According to Anurag Jain, Co-Founder & Executive Director, KredX, policy and innovation should complement each other. While innovation solves restrictions a sound policy framework will essentially safeguard consumers.

Anurag said: “We as a country should adopt the best of regulatory initiatives from across the world. The Securities and Future Commission of Hong Kong has established a Fintech Advisory Group to oversee the risks and the consequences of regulatory framework in the fintech space. Another great example is the UK, which provides a strong regulatory support to its fintech industry with a strong regulatory framework for protecting consumer interest, risk management, etc. The US has been continuously reducing regulatory frameworks to investments. India can also take a cue from these countries and come up with a regulatory framework for the future of the fintech industry.”

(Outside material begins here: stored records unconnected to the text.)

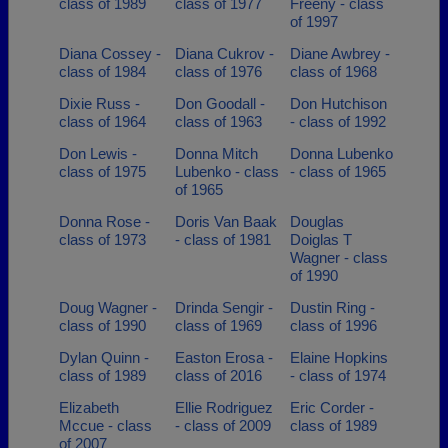
class of 1989
class of 1977
Freeny - class
of 1997
Diana Cossey -
Diana Cukrov -
Diane Awbrey -
class of 1984
class of 1976
class of 1968
Dixie Russ -
Don Goodall -
Don Hutchison
class of 1964
class of 1963
- class of 1992
Don Lewis -
Donna Mitch
Donna Lubenko
class of 1975
Lubenko - class
- class of 1965
of 1965
Donna Rose -
Doris Van Baak
Douglas
class of 1973
- class of 1981
Doiglas T
Wagner - class
of 1990
Doug Wagner -
Drinda Sengir -
Dustin Ring -
class of 1990
class of 1969
class of 1996
Dylan Quinn -
Easton Erosa -
Elaine Hopkins
class of 1989
class of 2016
- class of 1974
Elizabeth
Ellie Rodriguez
Eric Corder -
Mccue - class
- class of 2009
class of 1989
of 2007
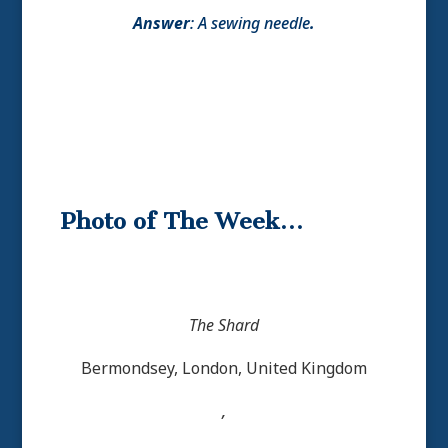
Answer
:
A sewing needle
.
Photo of The Week…
The Shard
Bermondsey, London, United Kingdom
,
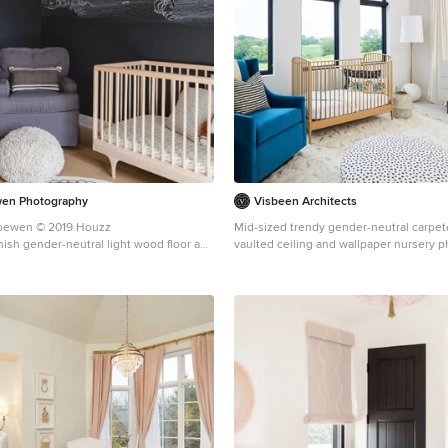
wen Photography
Visbeen Architects
Loewen © 2019 Houzz
Mid-sized trendy gender-neutral carpete
nish gender-neutral light wood floor and
vaulted ceiling and wallpaper nursery p
nursery design in Chicago with black
Rapids with white walls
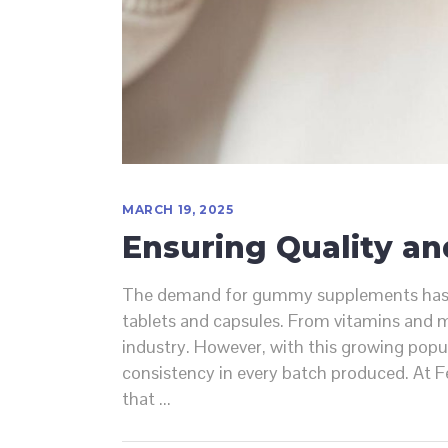
MARCH 19, 2025
Ensuring Quality a
The demand for gummy supplements has sur
tablets and capsules. From vitamins and m
industry. However, with this growing popul
consistency in every batch produced. At 
that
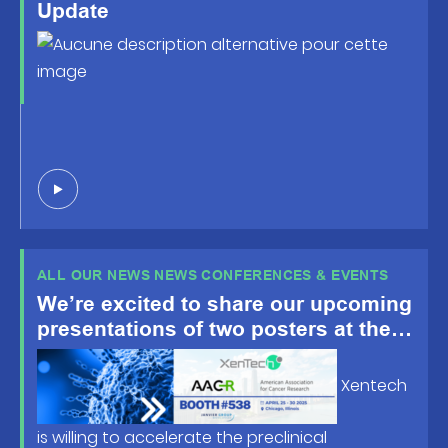
Update
ALL OUR NEWS NEWS CONFERENCES & EVENTS
We’re excited to share our upcoming
presentations of two posters at the
American Association for Cancer
Research (AACR) Annual Meeting
Xentech
2025, happening April 25-30 in
Chicago, IL!
is willing to accelerate the preclinical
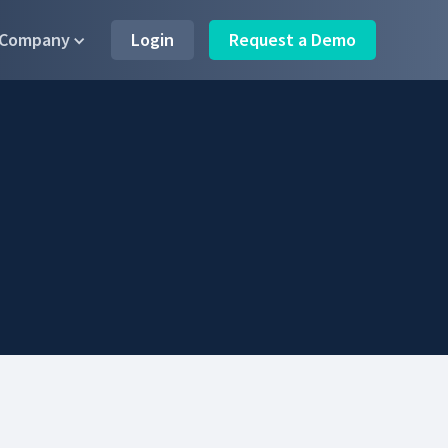
Company
Login
Request a Demo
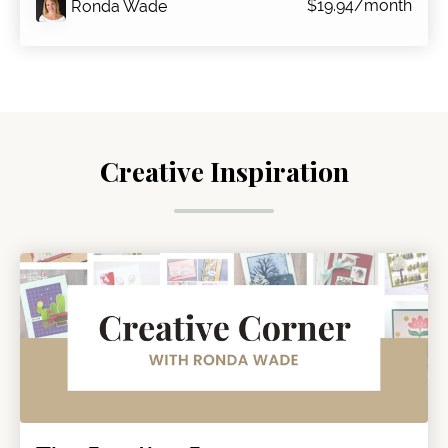
$19.94/month
Ronda Wade
Creative Inspiration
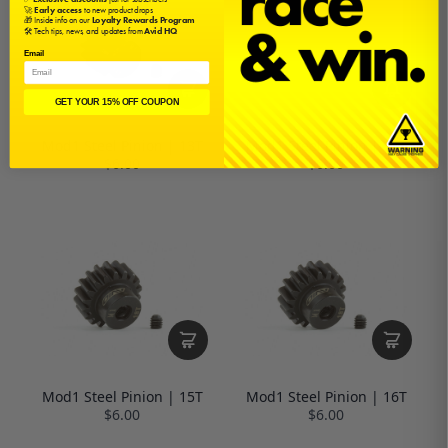
🚀
Early access
to new product drops
🎁 Inside info on our
Loyalty Rewards Program
🛠️ Tech tips, news, and updates from
Avid HQ
Email
GET YOUR 15% OFF COUPON
Mod1 Steel Pinion | 13T
Mod1 Steel Pinion | 14T
$6.00
$6.00
Mod1 Steel Pinion | 15T
Mod1 Steel Pinion | 16T
$6.00
$6.00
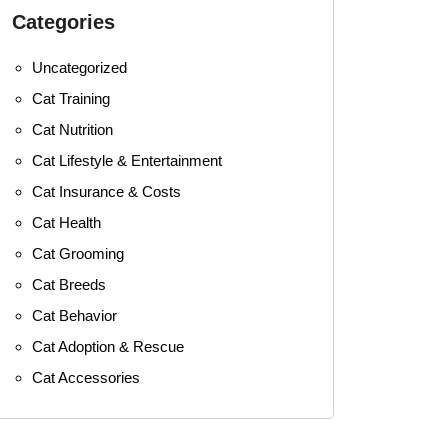
Categories
Uncategorized
Cat Training
Cat Nutrition
Cat Lifestyle & Entertainment
Cat Insurance & Costs
Cat Health
Cat Grooming
Cat Breeds
Cat Behavior
Cat Adoption & Rescue
Cat Accessories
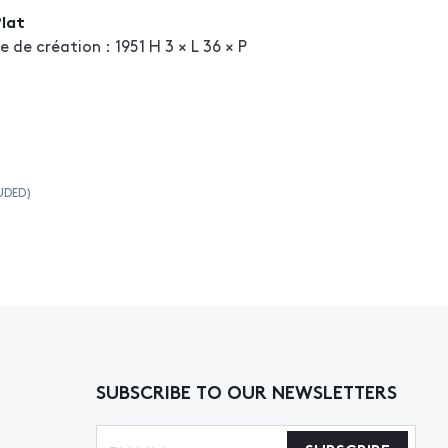
Plat
 création : 1951 H 3 × L 36 × P
UDED)
SUBSCRIBE TO OUR NEWSLETTERS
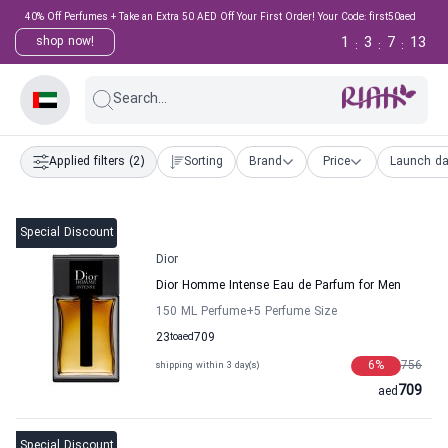
40% Off Perfumes + Take an Extra 50 AED Off Your First Order! Your Code: first50aed
1
3
7
12
shop now!
:
:
:
Search...
Applied filters
(2)
Sorting
Brand
Price
Launch da
Special Discount
Dior
Dior Homme Intense Eau de Parfum for Men
150 ML Perfume
+5
Perfume Size
23
to
aed
709
6
%
756
shipping within 3 day(s)
709
aed
Special Discount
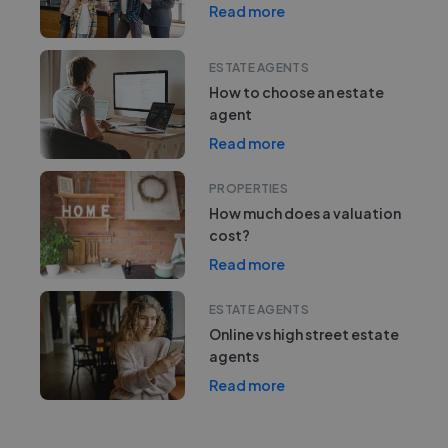
Read more
ESTATE AGENTS
How to choose an estate
agent
Read more
PROPERTIES
How much does a valuation
cost?
Read more
ESTATE AGENTS
Online vs high street estate
agents
Read more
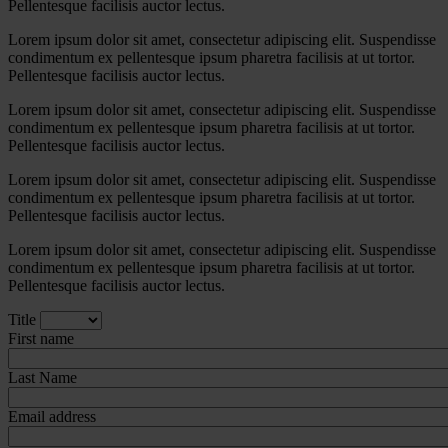
Pellentesque facilisis auctor lectus.
Lorem ipsum dolor sit amet, consectetur adipiscing elit. Suspendisse
condimentum ex pellentesque ipsum pharetra facilisis at ut tortor.
Pellentesque facilisis auctor lectus.
Lorem ipsum dolor sit amet, consectetur adipiscing elit. Suspendisse
condimentum ex pellentesque ipsum pharetra facilisis at ut tortor.
Pellentesque facilisis auctor lectus.
Lorem ipsum dolor sit amet, consectetur adipiscing elit. Suspendisse
condimentum ex pellentesque ipsum pharetra facilisis at ut tortor.
Pellentesque facilisis auctor lectus.
Lorem ipsum dolor sit amet, consectetur adipiscing elit. Suspendisse
condimentum ex pellentesque ipsum pharetra facilisis at ut tortor.
Pellentesque facilisis auctor lectus.
Title
First name
Last Name
Email address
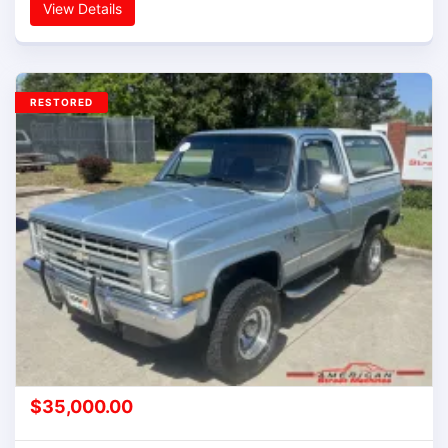
View Details
RESTORED
$
35,000.00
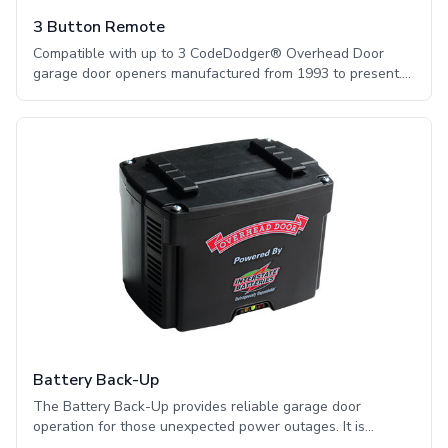
3 Button Remote
Compatible with up to 3 CodeDodger® Overhead Door
garage door openers manufactured from 1993 to present.
The three button remote features the secure
CodeDodger® technology and automatic frequency
seeking, helping to ensure secure and reliable operation.
Battery Back-Up
The Battery Back-Up provides reliable garage door
operation for those unexpected power outages. It is
impossible to control the weather and when the power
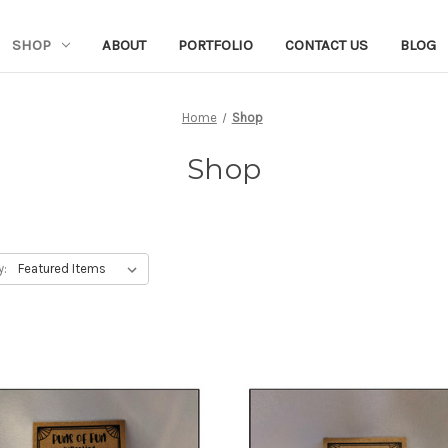
SHOP
ABOUT
PORTFOLIO
CONTACT US
BLOG
Home
Shop
Shop
y:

The conference brought together think tanks, bankers, fin-tech companies, venture capitalists, government representatives, media professionals and start-up enthusiasts to discuss and share their learning about the fin-tech industry.

The event will be attended by over 200 dignitaries from across the country. There will be panel discussion and presentations on: start-up models and venture capital in digital lending; public policy and ecosystem development in fintech; fin-tech startup success stories, etc.

DLAI, which was formed as a common meeting ground for all stakeholders from the fintech industry, seeks to support the development of digital kending industry and markets in India. As of now, DLAI has 10 founding members. The membership is open to stakeholders from core lending business or facilitators in digital lending, connected businesses like analytics firms, consultancy firms, law firms, policy makers, knowledge partners, etc.

About DLAI:

Digital Lenders Association of India (DLAI) was formed as a common meeting ground for all industry stakeholders. As of now, DLAI has 10 founding members. DLAI is open to members who would be people in core lending business or facilitators in digital lending, connected businesses like Analytics firms, Consultancy firms, Law firms, Policy makers, Knowledge Partners etc.

DLAI has a focused view on conducting research and collecting information on identified issues, developing the industry through research, focus on adopting best global practices, and educating masses about the Digital lending industry through open house events, seminars, conferences and inviting dignitaries

The organization aims to support the development of Digital Lending industry and markets in India through independent objective analysis, research and development based on global principles and standards of appropriate policies covering all kinds of Digital Lending. It also seeks to represent advice and consolidate the efforts of the Digital Lending Industry by working closely with the government, regulators, policymakers and other appropriate forums, thereby adopting global best practices and code of conduct.